ECLI:NL:RVS:2013:2724
Raad van State
- Hoger beroep
- Rechtspraak.nl
Afwijzing verblijfsvergunning asiel en hoger beroep
In deze zaak gaat het om een hoger beroep van een vreemdeling tegen de uitspraak van de rechtbank 's-Gravenhage, nevenzittingsplaats Zwolle, die op 17 april 2012 een beroep tegen de afwijzing van zijn aanvraag voor een verblijfsvergunning asiel ongegrond verklaarde. De minister voor Immigratie en Asiel had op 13 december 2011 besloten om de aanvraag van de vreemdeling af te wijzen. De vreemdeling heeft hiertegen beroep ingesteld, maar de rechtbank heeft dit beroep ongegrond verklaard. De vreemdeling heeft vervolgens hoger beroep ingesteld bij de Raad van State.
De Raad van State heeft op 15 februari 2013 uitspraak gedaan in deze zaak. In de overwegingen van de Raad werd gesteld dat de argumenten die in het hogerberoepschrift zijn aangevoerd, niet voldoende zijn om de uitspraak van de rechtbank te vernietigen. De Raad oordeelde dat de aangevoerde punten geen vragen oproepen die in het belang van de rechtseenheid, de rechtsontwikkeling of de rechtsbescherming in het algemeen beantwoording behoeven. Daarom werd besloten om met dat oordeel volstaan.
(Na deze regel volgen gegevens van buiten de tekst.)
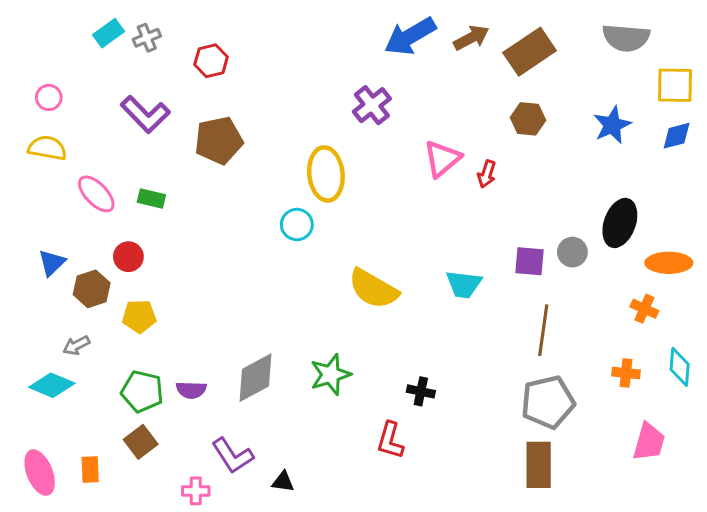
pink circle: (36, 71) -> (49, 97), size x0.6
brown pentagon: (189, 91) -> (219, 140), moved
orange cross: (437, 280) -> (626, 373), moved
Het hoger beroep werd kennelijk ongegrond verklaard en de aangevallen uitspraak van de rechtbank werd bevestigd. Tevens werd er geen aanleiding gezien voor een proceskostenveroordeling. De uitspraak werd gedaan in naam der Koningin door de Afdeling bestuursrechtspraak van de Raad van State, waarbij mr. A.W.M. Bijloos als lid van de enkelvoudige kamer en mr. M.M. Bosma als ambtenaar van staat aanwezig waren. De uitspraak werd openbaar uitgesproken op 15 februari 2013.